The group is a sister organization of the American Chamber of Commerce in China, a nonprofit organization representing U.S. companies and individuals looking to invest into the region. AmCham China has over 3,300 individuals and 900 companies. AmCham China is a subsidiary of the U.S. Chamber of Commerce, one of the largest lobbying organizations in the world and an opponent of the tariffs.
A spokeswoman for the U.S. Chamber of Commerce said the meeting was not an event sponsored by the organization and declined to comment further.
Representatives from AmCham China and Hong Kong did not return requests for comment.
The strong words from the vice chairman of CPPCC comes just a month after Trump imposed $200 billion on Chinese imports on top of the $50 billion levy the administration piled onto the country earlier this year. The new trade barrier went into effect in September at a 10 percent rate and is expected to climb to 25 percent in 2019.

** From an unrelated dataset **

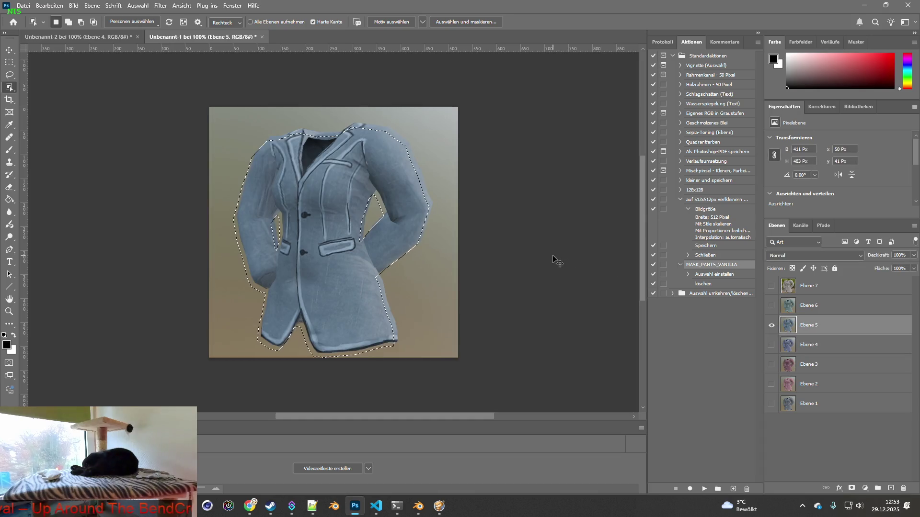
pyautogui.moveTo(193, 107); pyautogui.dragTo(503, 359)
pyautogui.press('ctrl+c')
pyautogui.click(79, 37)
pyautogui.press('ctrl+v')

China has retaliated with tariffs on up to $60 billion worth of U.S. items, numbering over 5,000. Trump has said he's considering ramping up the trade war with another round of over $257 billion worth of tariffs but that threat has yet to materialize.
Although it is unclear who else attended the gathering, AmCham Hong Kong's executive committee is full of major players in various industries. It's chairman, Jack Lange, is a partner at the international law firm, Paul, Weiss, Rifkind, Wharton & Garrison LLP, according to the groups website. Other notable companies represented include Citigroup, PayPal, FedEx and Universal Pictures.
Disclosure: CNBC and Universal Pictures are part of NBCUniversal, a subsidiary of Comcast.